Page images and their extracted text
━━━━

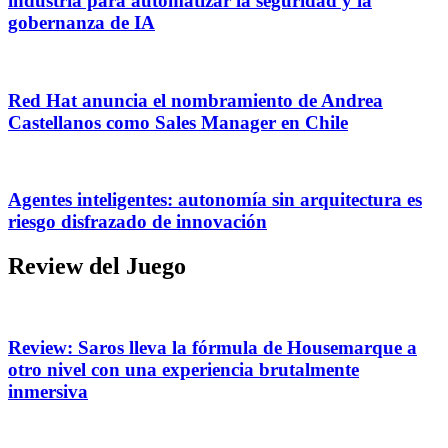
industria para automatizar la seguridad y la
gobernanza de IA
Red Hat anuncia el nombramiento de Andrea
Castellanos como Sales Manager en Chile
Agentes inteligentes: autonomía sin arquitectura es
riesgo disfrazado de innovación
Review del Juego
Review: Saros lleva la fórmula de Housemarque a
otro nivel con una experiencia brutalmente
inmersiva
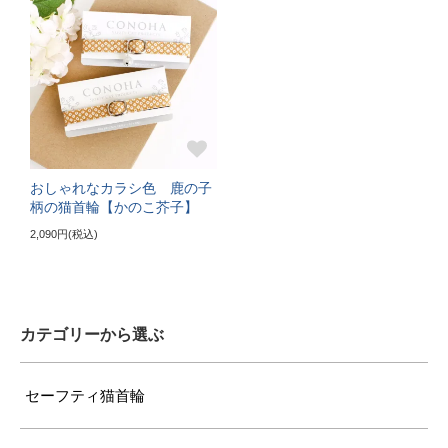
〔首輪サイズ〕
バックルで23～32cmに調節可能
〔サイズの目安〕
5～6kgの大きめな成猫
《特注》LLサイズ（+10cm）
おしゃれなカラシ色 鹿の子
柄の猫首輪【かのこ芥子】
〔ぴったり測った猫ちゃんの首まわり〕
2,090円(税込)
25cm～
〔首輪サイズ〕
バックルで28～37cmに調節可能
カテゴリーから選ぶ
〔サイズの目安〕
7kg超えの大型の成猫
セーフティ猫首輪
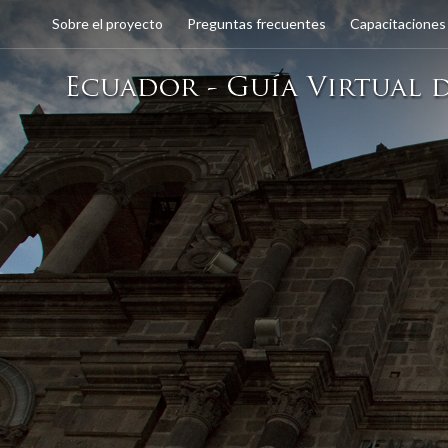
Sobre el proyecto
Preguntas frecuentes
Capacitaciones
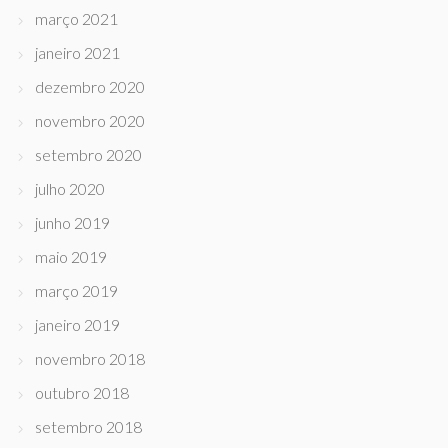
março 2021
janeiro 2021
dezembro 2020
novembro 2020
setembro 2020
julho 2020
junho 2019
maio 2019
março 2019
janeiro 2019
novembro 2018
outubro 2018
setembro 2018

━━━━

Assignment
Update the extracted text from all the records above by replacing "Review" with "Análisis" everywhere it occurs, leaving every other word unchanged. Do not include the pictures in your answer.

Solution for this exercise
industria para automatizar la seguridad y la
gobernanza de IA
Red Hat anuncia el nombramiento de Andrea
Castellanos como Sales Manager en Chile
Agentes inteligentes: autonomía sin arquitectura es
riesgo disfrazado de innovación
Análisis del Juego
Análisis: Saros lleva la fórmula de Housemarque a
otro nivel con una experiencia brutalmente
inmersiva
〔首輪サイズ〕
バックルで23～32cmに調節可能
〔サイズの目安〕
5～6kgの大きめな成猫
《特注》LLサイズ（+10cm）
おしゃれなカラシ色 鹿の子
柄の猫首輪【かのこ芥子】
〔ぴったり測った猫ちゃんの首まわり〕
2,090円(税込)
25cm～
〔首輪サイズ〕
バックルで28～37cmに調節可能
カテゴリーから選ぶ
〔サイズの目安〕
7kg超えの大型の成猫
セーフティ猫首輪
Sobre el proyecto
Preguntas frecuentes
Capacitaciones
março 2021
janeiro 2021
dezembro 2020
novembro 2020
setembro 2020
julho 2020
junho 2019
maio 2019
março 2019
janeiro 2019
novembro 2018
outubro 2018
setembro 2018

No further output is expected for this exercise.